The council’s transformation programme supports new ways of working that will in turn result in longer term savings, new income streams and better community outcomes.
But during the executive meeting, the transformation fund – which will deliver the programme – was questioned by councillors who raised concerns about member involvement in deciding who could receive money from fund.
A move to allocate more money to the fund in the new budget was also questioned by councillors, who suggested that out of the £4m placed in it last year, only £500,000 had been allocated.
District councillor Lord Blakenham said: “We were expecting to spend the £4m in 2014, and we need a further £2m.
“How are we going to spend it?”
Lord Blakenham was told the money was in the programme in case projects got to the point where they needed extra money from the fund.
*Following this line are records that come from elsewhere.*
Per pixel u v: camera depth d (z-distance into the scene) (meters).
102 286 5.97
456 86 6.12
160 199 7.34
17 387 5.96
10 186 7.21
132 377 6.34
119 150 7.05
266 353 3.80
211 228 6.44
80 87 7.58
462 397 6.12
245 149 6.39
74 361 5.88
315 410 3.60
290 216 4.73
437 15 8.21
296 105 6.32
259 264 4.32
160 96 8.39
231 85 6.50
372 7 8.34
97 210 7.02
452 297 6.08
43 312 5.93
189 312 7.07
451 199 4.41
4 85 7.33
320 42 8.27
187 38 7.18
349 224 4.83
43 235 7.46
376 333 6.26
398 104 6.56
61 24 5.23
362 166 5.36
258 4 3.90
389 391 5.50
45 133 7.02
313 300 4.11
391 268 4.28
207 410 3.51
Officers said this was more likely to happen this year and was why a further £2m is required.
District councillor Penny Otton said the district council was going into “unknown water” and added there needed to be a different method to how members of the council would be involved in decisions in major sums of money.
There will also be an increase in charges, including trade waste collection and collecting waste from schools.
The executive committee also agreed to recommend an increase of 3% in council house rents, which equals an average rent increase of £2.46 a week, or a lower increase relating to the ‘limit rent’ fixed by government for next year, which could be 2.7%, equivalent to an average rent increase of £2.22 a week.